Arroyo, l'adieu aux armes

Partager cet article sur 
Retour aux actualités

 

Le peintre espagnol, figure de proue du courant dit de la figuration narrative, s’est éteint le 14 octobre, à quatre-vingt-un ans. Antifranquiste, antifasciste, antilibéral mais aussi fan de boxe depuis sa prime jeunesse, il laisse, outre son œuvre picturale, une biographie de Panama Al Brown qui fait référence.
 
 
La dernière fois que le monde de la boxe avait entendu parler d’Eduardo Arroyo, c’était en octobre 2015, lorsqu’il mit aux enchères, à Paris, sa collection d’objets dédiés au noble art. « Je me suis aperçu que la passion que j’avais s’est estompée avec le temps, justifiait-il alors. Et puis la société bien-pensante a tué la boxe, en particulier en Espagne où il n’y a presque plus d’organisations ni de retransmissions télévisées. Je ne le lui pardonnerai jamais. » Toujours ce satané refus patenté de l’ordre établi. Celui qui, sa vie durant, l’avait fait lutter contre la dictature en particulier et l’autorité en général.
 
« A mes yeux, tout cela était très beau et magnifique »
 
Cet admirateur éperdu de Ray Sugar Robinson avait été initié aux subtilités de la chose pugilistique dès sa prime jeunesse : « Lorsque j’étais enfant puis adolescent, il y avait beaucoup de combats de boxe à Madrid, avait-il raconté dans les colonnes de France Boxe. Je suis allé voir des réunions à partir de l’âge de sept ou huit ans, en particulier avec mon grand-père. J’ai notamment eu la chance d’assister au championnat d’Europe entre Raymond Famechon et Luis de Santiago, le 29 juillet 1950, à Madrid. A l’époque, j’avais 13 ans. A partir de ce moment-là, j’ai commencé à beaucoup aimer ce sport même si je ne le pratiquais pas car je faisais du basket. Puis, quand je suis venu vivre à Paris en 1958, cela a vraiment été formidable. Il y avait le Palais des Sports, l’Élysée Montmartre, le Central etc. J’allais tout le temps assister à des galas. J’aimais l’ambiance extraordinaire des salles, le public issu de milieux et de quartiers différents. Au Central, les titis parisiens avaient des formules extraordinaires et géniales. Ils rigolaient beaucoup avec un peu de dérision. Quand un boxeur était K.-O., ils avaient par exemple coutume de crier : "Faites de la place pour laisser passer la veuve !" A mes yeux, tout cela était très beau et magnifique. J’ai commencé à comprendre la richesse de la boxe et l’étendue de son champ aussi bien au niveau littéraire que cinématographique, sans compter les biographies de boxeurs. »

Liste de données:
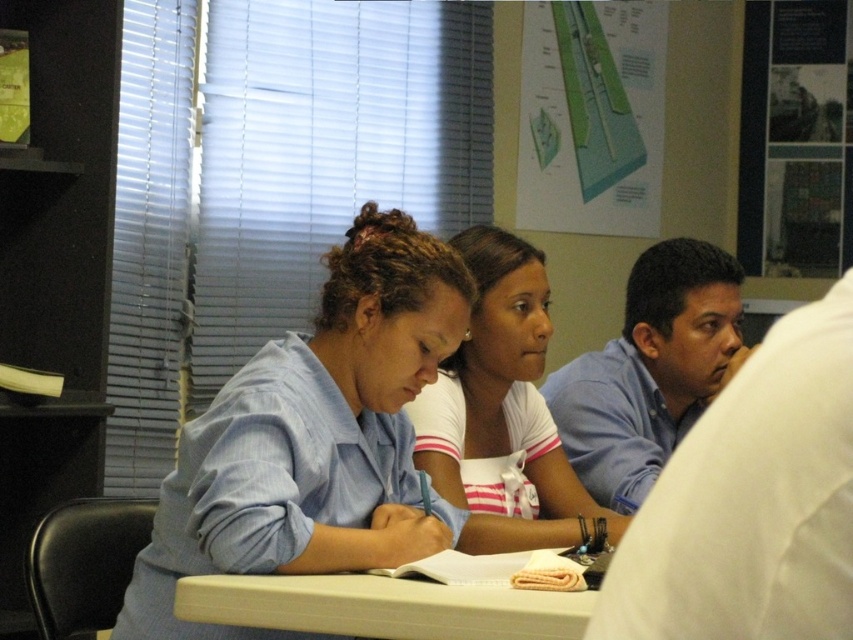
Between green paper at upper center and blue shirt at center, which one has less height?

Standing shorter between the two is blue shirt at center.

Is green paper at upper center smaller than blue shirt at center?

No, green paper at upper center is not smaller than blue shirt at center.

Who is more distant from viewer, (558,17) or (610,392)?

Positioned behind is point (558,17).

Image resolution: width=853 pixels, height=640 pixels. I want to click on green paper at upper center, so click(x=590, y=116).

→ **Consignes**
a - Reprenez mot pour mot le passage de l'article sur Eduardo Arroyo, en commençant à « Arroyo, l'adieu aux » et en terminant à « qui fait référence. ».
b - Écrivez la suite de l'article sur Eduardo Arroyo, à partir de sa dernière phrase.
Cette liste vient d'une autre source.

→ **Corrigé**
a -
Arroyo, l'adieu aux armes

Partager cet article sur 
Retour aux actualités

 

Le peintre espagnol, figure de proue du courant dit de la figuration narrative, s’est éteint le 14 octobre, à quatre-vingt-un ans. Antifranquiste, antifasciste, antilibéral mais aussi fan de boxe depuis sa prime jeunesse, il laisse, outre son œuvre picturale, une biographie de Panama Al Brown qui fait référence.

b -
Au point de voir le Madrilène apporter, lui aussi, son écot à l’hagiographie de ce sport en se plongeant dans la vie de Panama Al Brown : « J’ai une grande admiration pour les facéties de Jean Cocteau, expliquait-il dans le magazine fédéral. Dans les années soixante, j’ai lu une biographie de lui et j’ai appris qu’Al Brown avait inspiré à Cocteau de très beaux textes. J’ai découvert ce boxeur panaméen qui allait à l’encontre du mépris des intellectuels français pour le sport. J’ai alors décidé de suivre la trace d’Al Brown. Je suis allé là où il avait vécu, au Panama, dans les hôtels où il avait séjourné et enfin, je me suis rendu sur sa tombe. Et j’ai publié ce livre qui a eu un certain retentissement. Le personnage d’Al Brown est absolument romanesque et exceptionnel. En revanche, je ne connaissais pas personnellement Jean Cocteau. Je ne l’ai vu que deux fois dans ma vie. Il ne m’a pas aidé à rédigé cet ouvrage. Si ça avait été le cas, cela aurait été formidable et le livre aurait été meilleur. L’histoire d’Al Brown est l’histoire du héros qui débute sa vie dans la difficulté et qui la finit de la même manière. »
 
« Aimer la boxe, c’est aimer la vie »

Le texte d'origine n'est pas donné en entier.